Tutta la prima parte è sostenuta da un controllo rigidissimo delle scene, quasi replicante la mancanza di sentimenti dei due protagonisti ma al contempo non pienamente coinvolgente benché, grazie alla capacità evocativa di Costanzo, alcuni momenti siano di grande impatto emotivo. La sensazione è che il regista non abbia avuto il coraggio di seguire una propria idea esclusiva per lo sviluppo della storia e si sia barcamenato – soprattutto nella scrittura del film, in collaborazione con Paolo Giordano - tra l’ordinario e il visionario, avendo forse un po’ paura di deludere le attese. In effetti le cose migliori si hanno proprio nella rappresentazione onirica e surreale dell’horror vacui dei due protagonisti supportate dalla straniante elettronica della colonna sonora di Mike Patton dei Faith no More, mentre si annacqua nell’ordinario nelle scene necessarie all’avanzamento del racconto.  Si rimane in bilico fino al finale all  Rohrwacher dove il racconto si sfilaccia e si dilunga senza trovare una giusta corrispondenza con tutta la parte precedente, una sforbiciata di un quarto d’ora avrebbe giovato sicuramente alla tenuta drammatica risolta nello svelamento finale dei due traumi adolescenziali, vissuti in parallelo e ricostruiti come risoluzione di un enigma vissuto a posteriori. Si parla poco, e questo è un bene, nei confronti di tanto cinema soprascritto ed esplicativo la ricerca  della rarefazione delle parole nei confronti delle immagini è lodevole. 

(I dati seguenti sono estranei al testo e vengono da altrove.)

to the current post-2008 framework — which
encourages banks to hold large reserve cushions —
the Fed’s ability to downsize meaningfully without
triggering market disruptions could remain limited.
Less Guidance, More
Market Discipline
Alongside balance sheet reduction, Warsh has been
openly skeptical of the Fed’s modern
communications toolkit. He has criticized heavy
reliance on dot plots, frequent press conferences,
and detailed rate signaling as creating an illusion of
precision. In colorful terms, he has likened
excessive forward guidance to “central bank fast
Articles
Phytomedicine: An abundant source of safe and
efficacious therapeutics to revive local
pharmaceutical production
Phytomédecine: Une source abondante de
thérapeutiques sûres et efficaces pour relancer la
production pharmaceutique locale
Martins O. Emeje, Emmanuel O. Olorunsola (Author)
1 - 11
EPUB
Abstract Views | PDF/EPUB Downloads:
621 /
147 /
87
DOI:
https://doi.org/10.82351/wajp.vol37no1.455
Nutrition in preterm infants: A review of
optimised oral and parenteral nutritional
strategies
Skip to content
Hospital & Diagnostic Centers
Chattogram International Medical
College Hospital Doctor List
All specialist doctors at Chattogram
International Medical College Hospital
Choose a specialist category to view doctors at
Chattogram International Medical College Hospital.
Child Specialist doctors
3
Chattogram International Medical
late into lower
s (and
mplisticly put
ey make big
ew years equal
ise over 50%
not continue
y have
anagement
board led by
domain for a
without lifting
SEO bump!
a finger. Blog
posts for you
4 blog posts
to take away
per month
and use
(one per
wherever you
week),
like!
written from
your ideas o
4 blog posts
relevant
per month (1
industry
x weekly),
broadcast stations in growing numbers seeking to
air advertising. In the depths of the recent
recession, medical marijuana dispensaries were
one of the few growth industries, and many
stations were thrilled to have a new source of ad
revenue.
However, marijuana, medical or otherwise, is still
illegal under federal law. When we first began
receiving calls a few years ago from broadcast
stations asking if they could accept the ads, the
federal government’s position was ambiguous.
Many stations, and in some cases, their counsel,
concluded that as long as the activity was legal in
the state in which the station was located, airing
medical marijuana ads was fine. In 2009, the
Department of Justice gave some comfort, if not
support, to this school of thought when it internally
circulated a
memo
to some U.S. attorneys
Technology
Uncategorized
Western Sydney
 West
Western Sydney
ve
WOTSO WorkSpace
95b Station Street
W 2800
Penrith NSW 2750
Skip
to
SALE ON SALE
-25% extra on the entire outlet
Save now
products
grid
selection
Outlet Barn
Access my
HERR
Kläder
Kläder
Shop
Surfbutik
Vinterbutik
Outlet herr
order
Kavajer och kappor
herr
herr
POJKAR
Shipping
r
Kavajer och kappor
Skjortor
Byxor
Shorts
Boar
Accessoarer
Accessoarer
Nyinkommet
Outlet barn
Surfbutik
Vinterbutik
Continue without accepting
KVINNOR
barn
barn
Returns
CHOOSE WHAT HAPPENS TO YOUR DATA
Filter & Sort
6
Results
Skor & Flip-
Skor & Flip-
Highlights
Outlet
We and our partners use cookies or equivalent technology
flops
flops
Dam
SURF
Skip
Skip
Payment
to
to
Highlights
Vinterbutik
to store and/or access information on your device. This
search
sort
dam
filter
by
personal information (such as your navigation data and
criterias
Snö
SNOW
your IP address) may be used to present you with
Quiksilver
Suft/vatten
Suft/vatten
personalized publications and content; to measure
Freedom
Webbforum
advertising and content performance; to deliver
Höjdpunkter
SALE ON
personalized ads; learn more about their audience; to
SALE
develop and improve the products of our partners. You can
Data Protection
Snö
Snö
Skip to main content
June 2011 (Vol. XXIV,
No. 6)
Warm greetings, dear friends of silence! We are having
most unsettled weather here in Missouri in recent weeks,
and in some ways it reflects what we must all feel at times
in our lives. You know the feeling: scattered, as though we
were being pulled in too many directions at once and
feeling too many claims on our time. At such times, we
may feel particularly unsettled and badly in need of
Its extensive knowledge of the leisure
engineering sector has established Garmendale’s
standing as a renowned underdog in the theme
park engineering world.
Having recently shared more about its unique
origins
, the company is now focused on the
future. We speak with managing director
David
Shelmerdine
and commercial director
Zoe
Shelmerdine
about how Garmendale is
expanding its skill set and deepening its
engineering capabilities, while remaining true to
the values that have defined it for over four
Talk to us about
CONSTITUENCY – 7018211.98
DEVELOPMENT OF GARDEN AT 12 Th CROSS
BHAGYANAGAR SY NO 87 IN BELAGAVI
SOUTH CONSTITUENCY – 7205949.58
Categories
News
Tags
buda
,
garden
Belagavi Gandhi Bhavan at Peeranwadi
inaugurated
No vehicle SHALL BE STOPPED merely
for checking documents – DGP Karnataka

 Fortemente simbolico il film riporta gli archetipi horror delle fiabe nella quotidianità dei personaggi – Il clown, il bosco, la matrigna- ed è costruito sui corpi in trasformazione: Alba Rohrwacher, in uno spettrale nudo integrale (vero momento horror….)  e Luca Marinelli dalla fissità catatonica che ricorda la gioiosa vitalità di Michael Myers in Halloween di Carpenter.  Isabella Rossellini appesantita e invecchiata appare invece dotata di una rinnovata espressività. Ritornano suggestioni kinghiane nello spaventoso clown –interpretato dal bellissimo cammeo di Filippo Timi- e nell’ “Overlook hotel” teatro del trauma di Alice. Su tutta l’operazione aleggia comunque un senso di insicurezza, di non piena decisione nella direzione da prendere, soprattutto nel finale. “Non aspettatevi il Gattopardo” disse un nervosissimo Costanzo alla prima a Venezia mettendo le mani avanti e ratificando la difficoltà di tradurre un testo sotto la lente di ingrandimento di migliaia di potenziali spettatori. Soddisfa a metà, La solitudine dei numeri primi, anche se tensione e angoscia non mancano. Non so se soddisferà i cultori del libro, personalmente non l’ho letto. Lascerà un po’ l’amaro in bocca per l’occasione non totalmente sfruttata a chi del libro sa poco e dal film si aspetta qualcosa di forte. In ogni caso, dopo decine di filmacci su paturnie generazionali, ben venga questa plumbea storia di dolore.